The Walt Disney Company has reported earnings for its fourth quarter and fiscal year ended October 3rd 2015.

“We had a strong quarter, completing our fifth consecutive year of record performance,” said Robert A. Iger, chairman and chief executive officer. “In 2015 we delivered the highest revenue, net income and adjusted Earnings Per Share in the Company’s history, reflecting the power of our great brands and franchises, the quality of our creative content, and our relentless innovation to maximise value from emerging technologies.”

Operating income at cable networks increased $381 million (€355m) to $1.7 billion for the quarter due to an increase at ESPN and, to a lesser extent, A&E Television Networks (A & E) and the Disney Channels.

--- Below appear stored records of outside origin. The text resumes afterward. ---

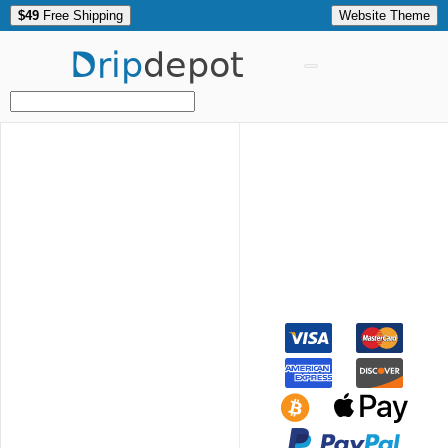
$49
Free Shipping
Website Theme
Drip
depot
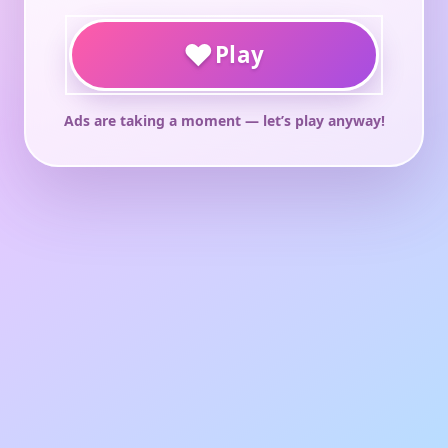
♥
Play
Ads are taking a moment — let’s play anyway!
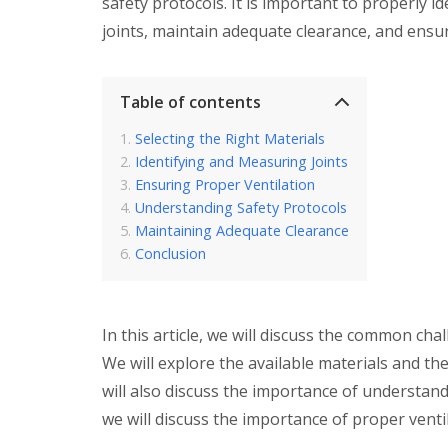
safety protocols. It is important to properly 
joints, maintain adequate clearance, and ensur
Table of contents
Selecting the Right Materials
Identifying and Measuring Joints
Ensuring Proper Ventilation
Understanding Safety Protocols
Maintaining Adequate Clearance
Conclusion
In this article, we will discuss the common chal
We will explore the available materials and t
will also discuss the importance of understand
we will discuss the importance of proper ventil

The increase at ESPN reflected higher affiliate and advertising revenues, partially offset by an increase in programming costs. Affiliate revenue growth was driven by contractual rate increases and an increase in subscribers. The increase in subscribers was due to a full quarter of the SEC Network, which launched in August 2014, partially offset by a decline in subscribers at certain of our networks. Growth in advertising revenue reflected higher units sold, partially offset by lower ratings. Higher programming costs reflected a full quarter for the SEC Network, additional rights for the US Open Tennis tournament and contractual rate increases for Major League Baseball and NFL rights, partially offset by the absence of rights costs for NASCAR.

Higher equity income from A & E was due to lower programming and marketing costs, partially offset by lower advertising and affiliate revenue. The increase at Disney Channels was driven by higher affiliate revenues, partially offset by higher programming costs.

Affiliate revenue growth reflected contractual rate increases domestically and subscriber growth internationally. The programming cost increase was driven by higher costs for original programming, including more hours of new series in the current quarter.

Operating income at Broadcasting was essentially flat at $164 million for the quarter. Growth in advertising and affiliate revenue was offset by higher programming costs, lower operating income from programme sales, an equity loss from Hulu and higher marketing costs for the fall season launch. The increase in advertising revenue reflected higher units sold, including the benefit of the extra week of operations, and higher rates. Affiliate revenue growth was due to contractual rate increases and new contractual provisions. Higher programming costs reflected the impact of an additional week of operations. Lower operating income from programme sales was driven by an increase in cost amortisation and lower sales.